> _Assignment_
Can you give these records again with every "images" replaced by "frames" and nothing else changed?

☆ ☆ ☆ ☆ ☆

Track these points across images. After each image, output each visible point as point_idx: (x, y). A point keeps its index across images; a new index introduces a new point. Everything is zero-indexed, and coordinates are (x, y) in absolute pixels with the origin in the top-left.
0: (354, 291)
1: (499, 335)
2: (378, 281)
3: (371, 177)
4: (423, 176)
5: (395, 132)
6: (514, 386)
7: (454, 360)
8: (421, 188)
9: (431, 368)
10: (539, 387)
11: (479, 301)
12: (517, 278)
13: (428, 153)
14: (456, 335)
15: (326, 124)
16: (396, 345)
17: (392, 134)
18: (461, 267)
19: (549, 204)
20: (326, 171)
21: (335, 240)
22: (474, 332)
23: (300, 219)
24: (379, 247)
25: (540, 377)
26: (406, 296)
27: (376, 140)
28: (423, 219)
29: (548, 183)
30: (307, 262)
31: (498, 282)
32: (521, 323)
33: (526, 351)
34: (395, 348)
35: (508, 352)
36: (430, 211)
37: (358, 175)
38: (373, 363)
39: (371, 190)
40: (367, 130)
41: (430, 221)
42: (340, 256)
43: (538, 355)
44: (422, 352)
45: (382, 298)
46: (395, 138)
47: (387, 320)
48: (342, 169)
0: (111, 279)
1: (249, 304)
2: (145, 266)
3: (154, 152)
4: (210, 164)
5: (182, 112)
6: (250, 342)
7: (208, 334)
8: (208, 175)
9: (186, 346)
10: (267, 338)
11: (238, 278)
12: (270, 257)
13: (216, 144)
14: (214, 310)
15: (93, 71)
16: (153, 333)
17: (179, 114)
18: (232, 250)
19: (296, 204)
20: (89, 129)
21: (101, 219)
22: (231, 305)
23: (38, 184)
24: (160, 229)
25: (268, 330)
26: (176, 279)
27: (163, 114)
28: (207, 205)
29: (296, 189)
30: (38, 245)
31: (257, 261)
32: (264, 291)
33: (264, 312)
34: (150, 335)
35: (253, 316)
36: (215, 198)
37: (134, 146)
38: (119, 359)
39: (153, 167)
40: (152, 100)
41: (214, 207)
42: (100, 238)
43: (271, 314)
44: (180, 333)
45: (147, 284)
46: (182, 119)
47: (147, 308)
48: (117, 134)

☆ ☆ ☆ ☆ ☆

> _Problem solution_
Track these points across frames. After each image, output each visible point as point_idx: (x, y). A point keeps its index across frames; a new index introduces a new point. Everything is zero-indexed, and coordinates are (x, y) in absolute pixels with the origin in the top-left.
0: (354, 291)
1: (499, 335)
2: (378, 281)
3: (371, 177)
4: (423, 176)
5: (395, 132)
6: (514, 386)
7: (454, 360)
8: (421, 188)
9: (431, 368)
10: (539, 387)
11: (479, 301)
12: (517, 278)
13: (428, 153)
14: (456, 335)
15: (326, 124)
16: (396, 345)
17: (392, 134)
18: (461, 267)
19: (549, 204)
20: (326, 171)
21: (335, 240)
22: (474, 332)
23: (300, 219)
24: (379, 247)
25: (540, 377)
26: (406, 296)
27: (376, 140)
28: (423, 219)
29: (548, 183)
30: (307, 262)
31: (498, 282)
32: (521, 323)
33: (526, 351)
34: (395, 348)
35: (508, 352)
36: (430, 211)
37: (358, 175)
38: (373, 363)
39: (371, 190)
40: (367, 130)
41: (430, 221)
42: (340, 256)
43: (538, 355)
44: (422, 352)
45: (382, 298)
46: (395, 138)
47: (387, 320)
48: (342, 169)
0: (111, 279)
1: (249, 304)
2: (145, 266)
3: (154, 152)
4: (210, 164)
5: (182, 112)
6: (250, 342)
7: (208, 334)
8: (208, 175)
9: (186, 346)
10: (267, 338)
11: (238, 278)
12: (270, 257)
13: (216, 144)
14: (214, 310)
15: (93, 71)
16: (153, 333)
17: (179, 114)
18: (232, 250)
19: (296, 204)
20: (89, 129)
21: (101, 219)
22: (231, 305)
23: (38, 184)
24: (160, 229)
25: (268, 330)
26: (176, 279)
27: (163, 114)
28: (207, 205)
29: (296, 189)
30: (38, 245)
31: (257, 261)
32: (264, 291)
33: (264, 312)
34: (150, 335)
35: (253, 316)
36: (215, 198)
37: (134, 146)
38: (119, 359)
39: (153, 167)
40: (152, 100)
41: (214, 207)
42: (100, 238)
43: (271, 314)
44: (180, 333)
45: (147, 284)
46: (182, 119)
47: (147, 308)
48: (117, 134)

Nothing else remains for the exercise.